* **Source text**
Release Date: September 22nd, 2015
Publisher: Katherine Tegen Books
Publisher: Katherine Tegen Books
Goodreads Summary:In 1818 Geneva, men built with clockwork parts live hidden away from society, cared for only by illegal mechanics called Shadow Boys. Two years ago, Shadow Boy Alasdair Finch’s life shattered to bits.
His brother, Oliver—dead.
His sweetheart, Mary—gone.
His chance to break free of Geneva—lost.
Heart-broken and desperate, Alasdair does the unthinkable: He brings Oliver back from the dead.
But putting back together a broken life is more difficult than mending bones and adding clockwork pieces. Oliver returns more monster than man, and Alasdair’s horror further damages the already troubled relationship.
Then comes the publication of Frankenstein and the city intensifies its search for Shadow Boys, aiming to discover the real life doctor and his monster. Alasdair finds refuge with his idol, the brilliant Dr. Geisler, who may offer him a way to escape the dangerous present and his guilt-ridden past, but at a horrible price only Oliver can pay…
Alternate history Switzerland.
You’ll love it.
2. What’s your favorite quote from THIS MONTROUST THING?
“It would always be us, dead or alive or alive again, locked like gears so that neither of us could turn without moving the other.”
3. Any writing quirks?
I drink a lot of Diet Coke (always, but especially when I’m writing).
When I’m drafting, I leave myself notes of things to fix or mark holes I need to fill in later, and I mark them with an # so I can do an easy search and replace to find them again. Which means my first drafts are basically littered with snarky hashtags.
4. Was THIS MONSTROUS THING your first title choice?
The book was originally called The Shadow Boys are Breaking, but I think This Monstrous Thing fits so much better! It conveys the Frankenstein, Gothic-ness of the book much more effectively, and I love the ambiguity of what exactly the titular monstrousness is referring to. It wasn’t my first choice, but I’ve come to adore it.
5. If someone were to see you in a random public place where would it be and why?
I work at an independent bookstore, so you have a pretty good chance of spotting me there. Aside from that, I spend a good amount of time at my beloved Friendly Toast, which is a diner in Boston with bright green walls and the best biscuits and gravy of all time ever.
6. Which YA character would you like to hang out with for a day?

* **Supplied material**
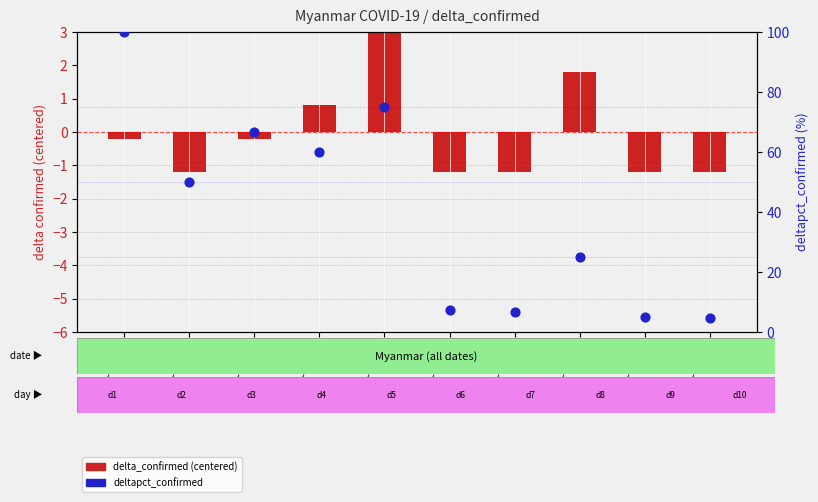

Which series reaches the maximum Y coordinate?

deltapct_confirmed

* **Task instructions**
1 - Please transcribe the part of the interview about This Monstrous Thing that opens with the words containing "His sweetheart, Mary—gone." and closes with "from the dead.".
2 - Continue the interview about This Monstrous Thing from the point where it stops.

* **Results of the tasks**
1 -
His sweetheart, Mary—gone.
His chance to break free of Geneva—lost.
Heart-broken and desperate, Alasdair does the unthinkable: He brings Oliver back from the dead.

2 -
Jacky Faber. She is the sassiest. And great at hijinks. And basically she’s everything I aspire to be.
7. What is your favorite and least favorite book trope?
I’m a sucker for the scoundrels with a heart of gold archetype. You know, the Han Solo and Malcom Reynolds types. I fall for them every time.
I take issue with the ‘girl dresses up as a boy but the hot guy still falls in love with her’ trope in historicals because it undervalues the contribution of women throughout history who found ways to exercise influence within their gender constraints, and undervalues the power in femininity and womanhood. It can also be an erasure of queer and gender non-conforming people from historical narratives, or make queerness seem like the tragic ending that was avoided because everyone still goes home hetero. Cross dressing wasn’t just a way women could have fun adventures in history—it was the only way some people across the gender and sexuality spectrum could live true to themselves. Even if the author doesn’t intend any of these things, sometimes the trope further erases women and LGBTQ people from historical narratives.
8. Any song inspirations that helped you write certain scenes?
Large parts of the book were written to the album The Life of the World to Come by The Mountain Goats. The lyrics have a lot of life, death, and resurrection imagery, and every song corresponds with a Bible verse, which is perfect accompaniment for writing a book based on a book based on a book based on the Bible (This Monstrous Thing, Frankenstein, Paradise Lost, in case you lost the thread there).
9. Any characters inspired by real people in your life?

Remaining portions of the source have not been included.